Text under study:
Sometimes there is a need for a way to store simple data objects into a file which can then be retrieved using a key or index.
In many applications with such a need, an embedded database may be used. In some cases, using an embedded database is more than necessary
and in addition, using the database increases the complexity of deployment. The embedded database becomes another component which has to be managed.
While working with the source code of an older point of sale application, I came across the implementation of a lightweight
file storage mechanism for storing multiple instances of a given data structure using a simple key to identify the
specific data instance to be accessed within the file. In the case of this point of sale application, the data
stored in this fashion was a list of cashiers (each cashier's record providing data for controlling cashier operations), a list of employees (each
employee's record providing data for employee time keeping), and other data. These data objects had the following characteristics in common:
- the actual data stored was a simple C language binary data struct,
- each object of a particular type had a unique key such as an employee identification number,
- there were few changes to the elements of the data objects during operations once the objects were created and stored,
- most of the time the files were created and a set of objects inserted into the file and the number of objects did not change often, and
- there were usually only a few (less than 100) individual data objects of a particular type.
At the time the original application was written, the developers did not consider a lightweight, embeddable database engine.
The original application environment was a small microprocessor terminal with a small amount of memory using a simple, proprietary
Operating System. The same pattern for file storage of objects was used in several places in the source code though the
source text was cloned and modified rather than the developers creating a single, generalized function library to be
used in multiple places. For one type of data object, the maximum number of which was changed by an order of
magnitude, a B-tree style database function library was introduced, however the other files were not changed.
The basic pattern used in the data storage in the point of sale application was to have individual files for each data type. The file contained three data areas:
- file description header containing file content management data,
- an index section that had a finite size and which contained the index data used to lookup a particular data record, and
- a data record section that contained the actual data being stored.
The number of indices available was fixed at the time an empty file was created and the sizing information was stored in the
file description header. The fixed size would not ordinarily be a problem with the application as people setting up the
point of sale terminal for an end customer would typically size the maximum number of data objects (cashiers, employees, etc.)

Requirement 1:
Answer these questions about the article on lightweight file storage.
(a) What kind of application's source code was the writer working with?
(b) What three data areas did each file contain?
(c) Where was the sizing information for the number of indices stored?

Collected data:

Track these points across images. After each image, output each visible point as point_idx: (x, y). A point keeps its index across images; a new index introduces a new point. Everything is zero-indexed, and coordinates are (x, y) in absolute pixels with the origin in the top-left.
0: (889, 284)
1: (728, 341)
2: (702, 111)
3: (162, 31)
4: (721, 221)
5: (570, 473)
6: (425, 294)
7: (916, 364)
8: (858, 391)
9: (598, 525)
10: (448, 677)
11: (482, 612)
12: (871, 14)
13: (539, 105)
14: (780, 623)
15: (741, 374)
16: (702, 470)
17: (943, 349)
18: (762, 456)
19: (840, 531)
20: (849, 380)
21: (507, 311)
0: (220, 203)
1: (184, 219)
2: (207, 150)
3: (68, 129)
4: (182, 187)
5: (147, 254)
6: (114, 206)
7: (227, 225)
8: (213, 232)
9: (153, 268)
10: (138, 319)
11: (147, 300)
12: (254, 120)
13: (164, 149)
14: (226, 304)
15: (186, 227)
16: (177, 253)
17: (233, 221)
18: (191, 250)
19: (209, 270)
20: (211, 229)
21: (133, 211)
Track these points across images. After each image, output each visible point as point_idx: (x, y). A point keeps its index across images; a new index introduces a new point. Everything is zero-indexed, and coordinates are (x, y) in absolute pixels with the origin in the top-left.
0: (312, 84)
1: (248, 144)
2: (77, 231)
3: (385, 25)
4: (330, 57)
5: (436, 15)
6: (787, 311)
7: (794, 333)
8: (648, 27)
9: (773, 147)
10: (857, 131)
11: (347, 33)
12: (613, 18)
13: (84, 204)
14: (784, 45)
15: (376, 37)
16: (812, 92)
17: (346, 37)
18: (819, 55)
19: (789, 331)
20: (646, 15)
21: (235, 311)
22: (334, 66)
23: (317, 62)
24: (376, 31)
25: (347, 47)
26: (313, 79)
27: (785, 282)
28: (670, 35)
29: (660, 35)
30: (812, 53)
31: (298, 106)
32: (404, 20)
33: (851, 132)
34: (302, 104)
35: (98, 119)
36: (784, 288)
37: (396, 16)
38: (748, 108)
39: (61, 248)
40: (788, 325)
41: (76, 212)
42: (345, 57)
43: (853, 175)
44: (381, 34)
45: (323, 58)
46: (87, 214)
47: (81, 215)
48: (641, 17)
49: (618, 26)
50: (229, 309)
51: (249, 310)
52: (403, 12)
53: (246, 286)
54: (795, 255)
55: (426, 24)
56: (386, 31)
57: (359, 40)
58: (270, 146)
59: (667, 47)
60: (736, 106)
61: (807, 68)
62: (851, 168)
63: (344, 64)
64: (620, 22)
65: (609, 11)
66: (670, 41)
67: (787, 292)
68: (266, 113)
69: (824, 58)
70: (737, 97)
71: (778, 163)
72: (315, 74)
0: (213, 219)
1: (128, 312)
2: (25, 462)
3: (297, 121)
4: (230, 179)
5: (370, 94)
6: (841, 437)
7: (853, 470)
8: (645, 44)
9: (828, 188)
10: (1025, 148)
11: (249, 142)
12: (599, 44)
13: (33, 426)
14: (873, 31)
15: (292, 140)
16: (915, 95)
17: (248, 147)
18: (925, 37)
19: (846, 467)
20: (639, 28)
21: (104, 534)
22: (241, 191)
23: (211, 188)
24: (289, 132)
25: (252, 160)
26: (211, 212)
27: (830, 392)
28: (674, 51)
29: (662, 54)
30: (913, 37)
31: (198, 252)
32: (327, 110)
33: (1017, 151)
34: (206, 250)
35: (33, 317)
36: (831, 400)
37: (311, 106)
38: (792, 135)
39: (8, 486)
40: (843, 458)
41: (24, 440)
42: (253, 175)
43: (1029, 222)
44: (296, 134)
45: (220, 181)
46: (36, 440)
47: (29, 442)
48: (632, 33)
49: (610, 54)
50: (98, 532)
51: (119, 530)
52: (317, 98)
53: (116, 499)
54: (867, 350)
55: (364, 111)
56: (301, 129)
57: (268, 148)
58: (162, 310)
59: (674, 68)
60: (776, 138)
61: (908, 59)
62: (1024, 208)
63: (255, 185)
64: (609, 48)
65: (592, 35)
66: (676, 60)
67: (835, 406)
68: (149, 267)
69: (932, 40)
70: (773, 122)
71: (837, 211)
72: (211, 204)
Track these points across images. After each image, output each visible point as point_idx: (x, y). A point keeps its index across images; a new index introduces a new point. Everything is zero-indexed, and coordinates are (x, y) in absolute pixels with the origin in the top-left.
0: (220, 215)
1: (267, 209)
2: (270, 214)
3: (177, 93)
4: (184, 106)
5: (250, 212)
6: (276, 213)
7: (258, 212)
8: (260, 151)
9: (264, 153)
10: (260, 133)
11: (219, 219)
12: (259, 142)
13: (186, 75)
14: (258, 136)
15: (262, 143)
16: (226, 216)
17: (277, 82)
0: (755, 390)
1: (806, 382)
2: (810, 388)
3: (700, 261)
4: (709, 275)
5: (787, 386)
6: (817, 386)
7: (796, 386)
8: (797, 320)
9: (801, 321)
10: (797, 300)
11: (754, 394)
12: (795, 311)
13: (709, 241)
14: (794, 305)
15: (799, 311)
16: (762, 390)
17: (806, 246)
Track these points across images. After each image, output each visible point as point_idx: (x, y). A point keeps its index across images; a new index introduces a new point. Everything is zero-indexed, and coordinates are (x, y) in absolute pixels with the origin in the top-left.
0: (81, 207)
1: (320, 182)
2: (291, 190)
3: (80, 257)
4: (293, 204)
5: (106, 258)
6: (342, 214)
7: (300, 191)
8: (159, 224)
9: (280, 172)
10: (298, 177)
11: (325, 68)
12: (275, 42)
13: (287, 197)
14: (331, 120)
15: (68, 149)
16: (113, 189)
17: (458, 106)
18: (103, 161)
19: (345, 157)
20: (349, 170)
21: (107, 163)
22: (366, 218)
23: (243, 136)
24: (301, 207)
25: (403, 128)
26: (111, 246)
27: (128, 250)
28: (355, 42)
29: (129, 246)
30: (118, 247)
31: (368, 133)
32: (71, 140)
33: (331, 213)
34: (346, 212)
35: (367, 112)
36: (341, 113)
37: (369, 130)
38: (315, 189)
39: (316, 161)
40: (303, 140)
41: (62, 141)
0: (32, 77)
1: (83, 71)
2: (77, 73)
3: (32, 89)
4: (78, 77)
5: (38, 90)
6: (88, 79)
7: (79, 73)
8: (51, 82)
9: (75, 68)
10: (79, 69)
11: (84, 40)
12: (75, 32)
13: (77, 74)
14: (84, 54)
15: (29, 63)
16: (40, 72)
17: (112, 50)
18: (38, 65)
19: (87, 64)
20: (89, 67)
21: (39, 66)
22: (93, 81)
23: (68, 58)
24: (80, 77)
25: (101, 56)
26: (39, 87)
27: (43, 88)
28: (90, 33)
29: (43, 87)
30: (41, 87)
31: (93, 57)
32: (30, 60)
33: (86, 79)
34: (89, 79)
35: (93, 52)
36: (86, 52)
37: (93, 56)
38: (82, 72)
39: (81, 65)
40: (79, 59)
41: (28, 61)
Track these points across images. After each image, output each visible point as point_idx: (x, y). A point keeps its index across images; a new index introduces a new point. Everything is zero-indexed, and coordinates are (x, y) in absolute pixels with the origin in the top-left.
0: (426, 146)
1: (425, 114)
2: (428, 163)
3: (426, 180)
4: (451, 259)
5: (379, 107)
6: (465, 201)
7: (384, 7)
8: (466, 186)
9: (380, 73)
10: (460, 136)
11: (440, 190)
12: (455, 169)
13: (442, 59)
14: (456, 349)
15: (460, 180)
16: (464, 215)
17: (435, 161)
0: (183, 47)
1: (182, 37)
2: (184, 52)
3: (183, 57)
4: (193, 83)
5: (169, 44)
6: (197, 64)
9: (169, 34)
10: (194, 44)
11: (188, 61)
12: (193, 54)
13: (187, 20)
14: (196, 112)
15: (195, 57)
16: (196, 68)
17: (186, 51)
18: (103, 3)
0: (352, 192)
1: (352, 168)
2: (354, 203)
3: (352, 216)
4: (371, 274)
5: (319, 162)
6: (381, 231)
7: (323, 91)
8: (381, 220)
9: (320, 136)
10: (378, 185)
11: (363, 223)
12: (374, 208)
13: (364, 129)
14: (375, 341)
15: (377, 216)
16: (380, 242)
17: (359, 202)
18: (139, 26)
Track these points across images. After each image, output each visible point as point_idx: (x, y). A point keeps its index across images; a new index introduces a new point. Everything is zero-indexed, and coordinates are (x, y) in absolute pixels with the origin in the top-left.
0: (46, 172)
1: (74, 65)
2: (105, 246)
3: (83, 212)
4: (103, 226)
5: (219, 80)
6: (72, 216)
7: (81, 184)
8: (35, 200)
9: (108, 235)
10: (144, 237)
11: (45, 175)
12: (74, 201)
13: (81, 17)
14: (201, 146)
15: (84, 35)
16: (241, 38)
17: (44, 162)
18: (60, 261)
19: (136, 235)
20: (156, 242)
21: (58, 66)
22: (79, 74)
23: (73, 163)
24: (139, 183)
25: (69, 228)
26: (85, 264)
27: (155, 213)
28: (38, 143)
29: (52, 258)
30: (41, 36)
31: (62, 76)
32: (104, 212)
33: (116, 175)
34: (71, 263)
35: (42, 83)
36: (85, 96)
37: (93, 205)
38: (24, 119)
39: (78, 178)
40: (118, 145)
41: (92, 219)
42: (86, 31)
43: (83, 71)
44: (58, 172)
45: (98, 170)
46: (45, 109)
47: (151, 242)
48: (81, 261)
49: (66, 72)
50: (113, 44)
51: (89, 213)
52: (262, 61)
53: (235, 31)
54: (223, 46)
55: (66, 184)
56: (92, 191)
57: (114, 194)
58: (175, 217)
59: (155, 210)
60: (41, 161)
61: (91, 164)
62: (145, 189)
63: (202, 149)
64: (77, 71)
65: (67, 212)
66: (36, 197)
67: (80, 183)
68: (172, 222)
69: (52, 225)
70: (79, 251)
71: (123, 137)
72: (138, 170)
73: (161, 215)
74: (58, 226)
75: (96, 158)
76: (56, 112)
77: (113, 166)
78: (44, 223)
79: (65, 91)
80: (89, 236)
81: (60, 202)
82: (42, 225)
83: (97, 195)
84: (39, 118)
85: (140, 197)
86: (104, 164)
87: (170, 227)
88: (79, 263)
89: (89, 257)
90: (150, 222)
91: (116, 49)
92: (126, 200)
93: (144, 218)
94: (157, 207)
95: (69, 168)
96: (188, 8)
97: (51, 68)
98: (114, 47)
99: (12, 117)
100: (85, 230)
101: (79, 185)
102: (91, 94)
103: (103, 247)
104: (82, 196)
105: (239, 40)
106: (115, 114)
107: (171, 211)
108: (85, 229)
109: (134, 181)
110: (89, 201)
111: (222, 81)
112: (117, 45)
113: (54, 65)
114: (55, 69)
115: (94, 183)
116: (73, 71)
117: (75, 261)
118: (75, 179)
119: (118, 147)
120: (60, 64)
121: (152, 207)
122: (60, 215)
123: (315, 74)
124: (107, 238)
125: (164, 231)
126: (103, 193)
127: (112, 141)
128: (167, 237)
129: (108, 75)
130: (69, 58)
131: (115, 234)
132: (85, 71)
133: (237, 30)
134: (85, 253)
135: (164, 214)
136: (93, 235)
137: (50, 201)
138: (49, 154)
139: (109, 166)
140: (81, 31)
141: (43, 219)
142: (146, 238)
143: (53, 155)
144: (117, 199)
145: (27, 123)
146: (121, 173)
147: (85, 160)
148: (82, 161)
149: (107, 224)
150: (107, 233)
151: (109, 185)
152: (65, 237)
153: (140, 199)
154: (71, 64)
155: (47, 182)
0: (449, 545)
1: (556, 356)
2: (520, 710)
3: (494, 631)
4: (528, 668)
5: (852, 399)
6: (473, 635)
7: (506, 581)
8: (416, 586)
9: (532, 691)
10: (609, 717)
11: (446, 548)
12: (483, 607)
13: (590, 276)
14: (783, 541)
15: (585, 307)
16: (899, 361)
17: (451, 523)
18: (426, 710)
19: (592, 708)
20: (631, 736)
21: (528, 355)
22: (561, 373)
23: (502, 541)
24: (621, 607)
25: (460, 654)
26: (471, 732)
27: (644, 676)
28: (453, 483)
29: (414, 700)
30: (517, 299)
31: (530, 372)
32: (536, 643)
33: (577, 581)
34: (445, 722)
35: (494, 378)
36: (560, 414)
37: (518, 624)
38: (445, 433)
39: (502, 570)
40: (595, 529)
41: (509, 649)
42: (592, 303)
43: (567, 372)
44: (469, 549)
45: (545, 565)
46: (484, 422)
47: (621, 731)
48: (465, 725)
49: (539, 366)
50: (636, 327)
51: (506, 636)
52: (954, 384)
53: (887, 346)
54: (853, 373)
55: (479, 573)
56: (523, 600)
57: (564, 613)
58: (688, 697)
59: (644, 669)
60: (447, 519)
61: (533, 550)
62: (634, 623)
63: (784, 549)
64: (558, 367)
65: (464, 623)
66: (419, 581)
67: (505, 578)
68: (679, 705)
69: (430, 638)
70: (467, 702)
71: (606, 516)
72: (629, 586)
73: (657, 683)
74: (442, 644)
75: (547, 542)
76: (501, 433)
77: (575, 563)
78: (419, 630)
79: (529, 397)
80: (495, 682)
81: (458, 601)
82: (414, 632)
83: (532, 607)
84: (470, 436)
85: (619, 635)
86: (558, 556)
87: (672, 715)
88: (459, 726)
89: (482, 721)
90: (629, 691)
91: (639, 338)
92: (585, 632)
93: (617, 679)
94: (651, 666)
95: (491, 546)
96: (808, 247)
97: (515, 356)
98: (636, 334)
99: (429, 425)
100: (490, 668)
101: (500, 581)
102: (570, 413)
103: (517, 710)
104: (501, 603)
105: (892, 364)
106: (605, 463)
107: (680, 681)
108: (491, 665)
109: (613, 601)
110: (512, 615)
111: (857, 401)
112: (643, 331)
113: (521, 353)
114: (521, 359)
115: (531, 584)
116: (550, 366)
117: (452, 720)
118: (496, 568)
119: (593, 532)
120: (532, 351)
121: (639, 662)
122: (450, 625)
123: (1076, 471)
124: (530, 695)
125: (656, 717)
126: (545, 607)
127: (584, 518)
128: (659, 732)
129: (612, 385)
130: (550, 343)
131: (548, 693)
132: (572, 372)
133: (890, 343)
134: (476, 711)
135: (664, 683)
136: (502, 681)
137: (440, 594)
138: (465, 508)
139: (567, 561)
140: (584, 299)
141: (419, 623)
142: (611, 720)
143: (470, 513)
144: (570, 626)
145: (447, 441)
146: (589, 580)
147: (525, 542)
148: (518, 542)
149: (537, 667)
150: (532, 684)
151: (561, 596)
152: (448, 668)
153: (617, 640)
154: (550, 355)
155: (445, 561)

Requirement 2: In the records, from the start to the line with "7: (916, 364)", swap "top-left" for "upper-left" and give only those lines back, leaving everything else unchanged.

Answer 1:
(a) An older point of sale application.
(b) A file description header, an index section, and a data record section.
(c) In the file description header.

Answer 2:
Track these points across images. After each image, output each visible point as point_idx: (x, y). A point keeps its index across images; a new index introduces a new point. Everything is zero-indexed, and coordinates are (x, y) in absolute pixels with the origin in the upper-left.
0: (889, 284)
1: (728, 341)
2: (702, 111)
3: (162, 31)
4: (721, 221)
5: (570, 473)
6: (425, 294)
7: (916, 364)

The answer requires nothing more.